What to produce:
Every entry below should be copied exactly, minus the pictures.

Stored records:
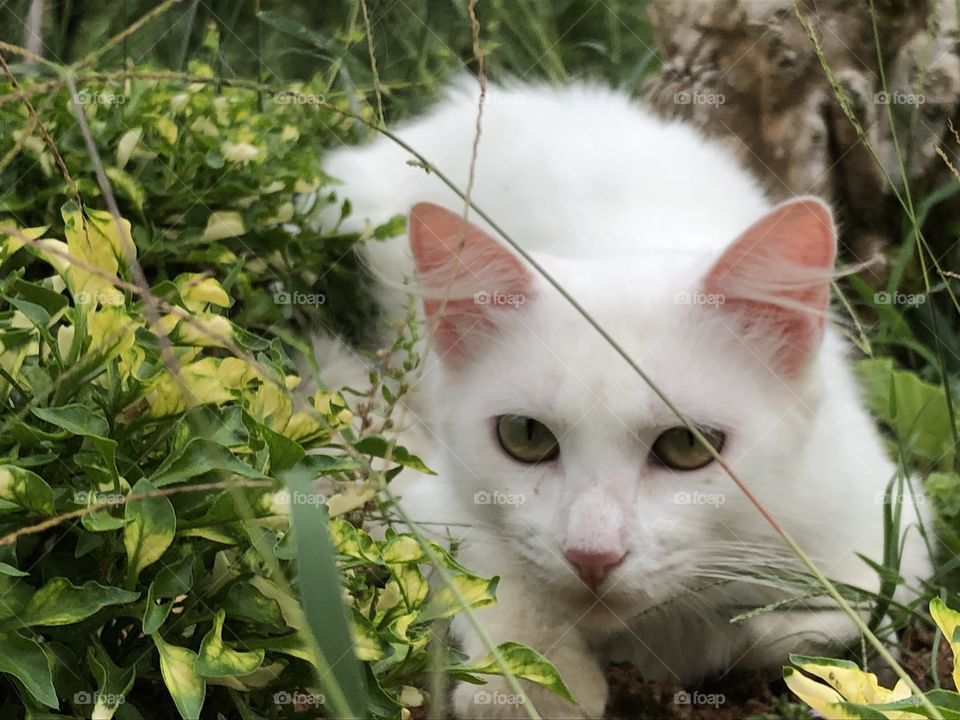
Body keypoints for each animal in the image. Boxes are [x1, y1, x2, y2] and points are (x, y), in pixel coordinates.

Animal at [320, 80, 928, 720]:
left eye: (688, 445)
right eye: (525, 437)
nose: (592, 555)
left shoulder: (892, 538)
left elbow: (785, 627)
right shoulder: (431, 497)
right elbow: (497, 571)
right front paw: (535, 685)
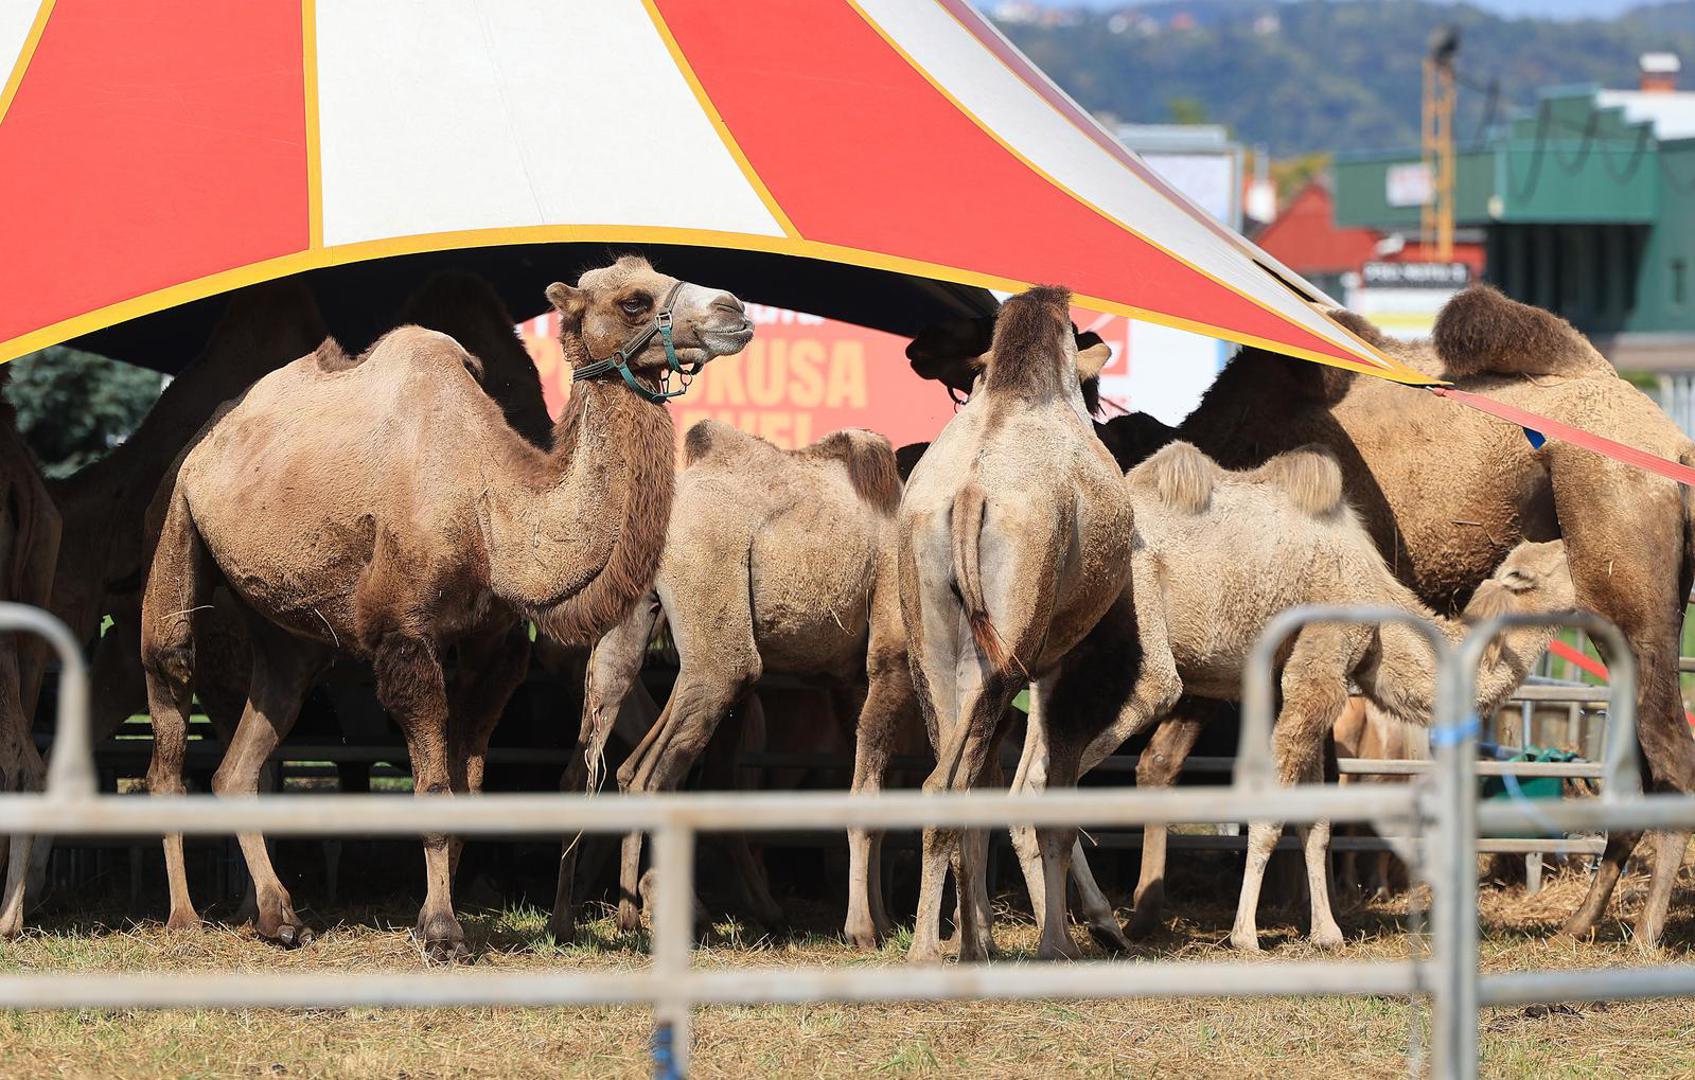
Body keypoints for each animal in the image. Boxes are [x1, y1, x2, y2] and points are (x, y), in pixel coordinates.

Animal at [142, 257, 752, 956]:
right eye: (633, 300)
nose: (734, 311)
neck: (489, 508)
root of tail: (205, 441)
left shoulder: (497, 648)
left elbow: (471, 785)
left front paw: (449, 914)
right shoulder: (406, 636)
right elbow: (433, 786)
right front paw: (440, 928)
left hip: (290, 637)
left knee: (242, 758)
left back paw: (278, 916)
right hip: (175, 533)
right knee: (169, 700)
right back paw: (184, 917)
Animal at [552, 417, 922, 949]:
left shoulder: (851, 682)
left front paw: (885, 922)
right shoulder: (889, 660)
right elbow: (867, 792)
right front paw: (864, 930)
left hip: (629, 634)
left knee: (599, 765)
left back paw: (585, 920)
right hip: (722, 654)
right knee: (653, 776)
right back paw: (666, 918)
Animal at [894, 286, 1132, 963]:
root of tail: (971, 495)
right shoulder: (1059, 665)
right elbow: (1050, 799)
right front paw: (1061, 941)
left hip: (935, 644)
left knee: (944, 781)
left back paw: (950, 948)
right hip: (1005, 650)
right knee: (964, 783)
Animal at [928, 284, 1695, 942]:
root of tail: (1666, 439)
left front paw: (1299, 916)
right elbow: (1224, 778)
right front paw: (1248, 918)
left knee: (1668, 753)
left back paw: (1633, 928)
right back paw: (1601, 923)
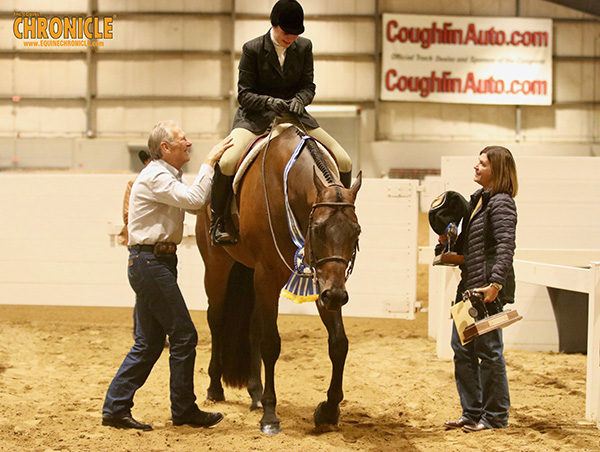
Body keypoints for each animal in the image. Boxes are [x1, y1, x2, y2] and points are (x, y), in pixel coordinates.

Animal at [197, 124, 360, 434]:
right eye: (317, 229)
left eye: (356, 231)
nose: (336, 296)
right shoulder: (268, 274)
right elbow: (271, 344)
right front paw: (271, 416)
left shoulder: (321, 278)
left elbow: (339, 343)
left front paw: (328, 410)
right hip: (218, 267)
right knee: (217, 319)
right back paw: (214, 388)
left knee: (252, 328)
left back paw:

Response below:
Body keypoints for each animal in the image. Boxes are [x1, y1, x2, y2] and points are (x, y), in pixel coordinates.

Animal at [320, 80, 928, 720]:
left eye: (688, 445)
right eye: (525, 437)
nose: (592, 555)
left shoulder: (892, 538)
left elbow: (785, 627)
right shoulder: (431, 497)
right elbow: (497, 571)
right front paw: (535, 685)
Body keypoints for each animal in the image. Boxes are [x1, y1, x2, y2] and points are (x, y), in pixel coordinates.

Animal at [142, 257, 752, 956]:
right eye: (633, 300)
nose: (734, 311)
neck: (489, 508)
root of tail: (205, 441)
left shoulder: (497, 648)
left elbow: (471, 785)
left front paw: (449, 914)
right shoulder: (406, 636)
right elbow: (433, 786)
right front paw: (440, 928)
left hip: (290, 637)
left knee: (242, 758)
left back paw: (278, 916)
right hip: (175, 533)
right knee: (169, 700)
right back paw: (184, 917)
Animal at [552, 417, 922, 949]:
left shoulder: (851, 682)
left front paw: (885, 922)
right shoulder: (889, 660)
right elbow: (867, 792)
right front paw: (864, 930)
left hip: (629, 634)
left knee: (599, 765)
left back paw: (585, 920)
right hip: (722, 654)
right knee: (653, 776)
right back paw: (666, 918)
Animal at [894, 286, 1132, 963]:
root of tail: (971, 495)
right shoulder: (1059, 665)
right elbow: (1050, 799)
right front paw: (1061, 941)
left hip: (935, 644)
left knee: (944, 781)
left back paw: (950, 948)
right hip: (1005, 650)
right knee: (964, 783)
Animal at [928, 284, 1695, 942]:
root of tail: (1666, 439)
left front paw: (1299, 916)
right elbow: (1224, 778)
right front paw: (1248, 918)
left knee: (1668, 753)
left back paw: (1633, 928)
right back paw: (1601, 923)
Body keypoints for each animal in the image. Boxes are [x1, y1, x2, y2] and points are (x, y), in pixel coordinates.

Animal at [197, 124, 360, 434]:
right eye: (317, 229)
left eye: (356, 231)
nose: (336, 296)
right shoulder: (268, 274)
right elbow: (271, 344)
right front paw: (271, 416)
left shoulder: (321, 278)
left elbow: (339, 343)
left front paw: (328, 410)
right hip: (218, 267)
right knee: (217, 319)
right back paw: (214, 388)
left knee: (252, 328)
left back paw:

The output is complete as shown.